## EXERCISE
Leaving out every picture, retype the lines below from the top through the one that contains "449 5 11.26".

Top of GIVEN RECORDS

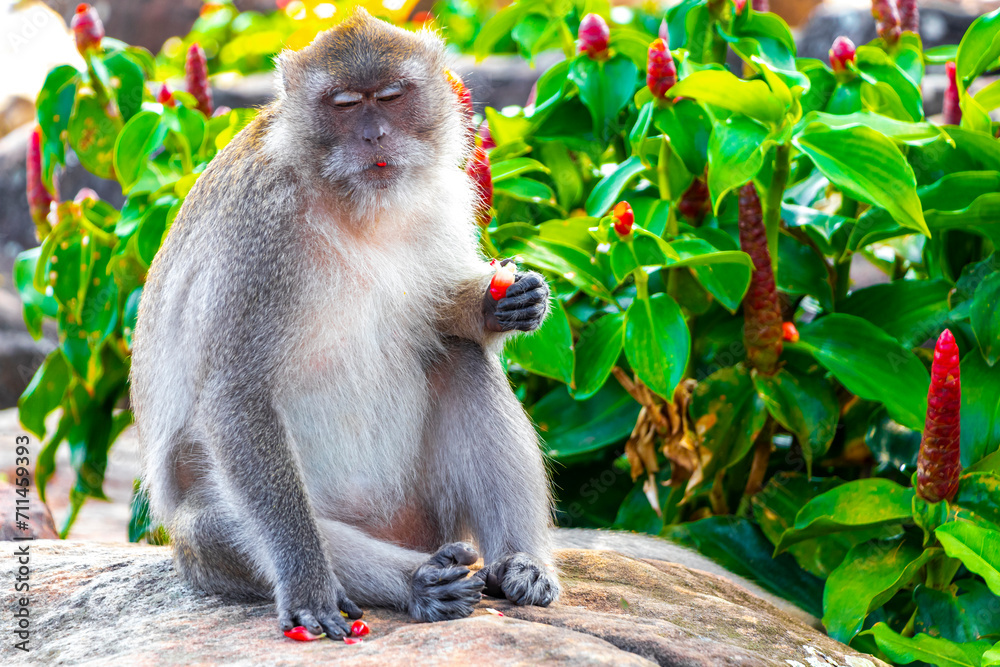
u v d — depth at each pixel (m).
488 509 4.53
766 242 5.43
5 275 14.53
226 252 4.15
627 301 6.04
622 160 6.52
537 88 6.52
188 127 6.77
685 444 5.64
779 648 3.96
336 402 4.34
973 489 4.86
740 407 5.65
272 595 4.23
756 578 5.60
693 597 4.48
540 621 3.88
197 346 4.21
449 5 11.26
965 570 5.47
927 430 4.73
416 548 4.76
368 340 4.36
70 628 4.15
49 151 6.91
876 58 6.17
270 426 3.99
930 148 5.71
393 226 4.54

Bottom of GIVEN RECORDS

## ANSWER TO THIS EXERCISE
u v d — depth at each pixel (m).
488 509 4.53
766 242 5.43
5 275 14.53
226 252 4.15
627 301 6.04
622 160 6.52
537 88 6.52
188 127 6.77
685 444 5.64
779 648 3.96
336 402 4.34
973 489 4.86
740 407 5.65
272 595 4.23
756 578 5.60
693 597 4.48
540 621 3.88
197 346 4.21
449 5 11.26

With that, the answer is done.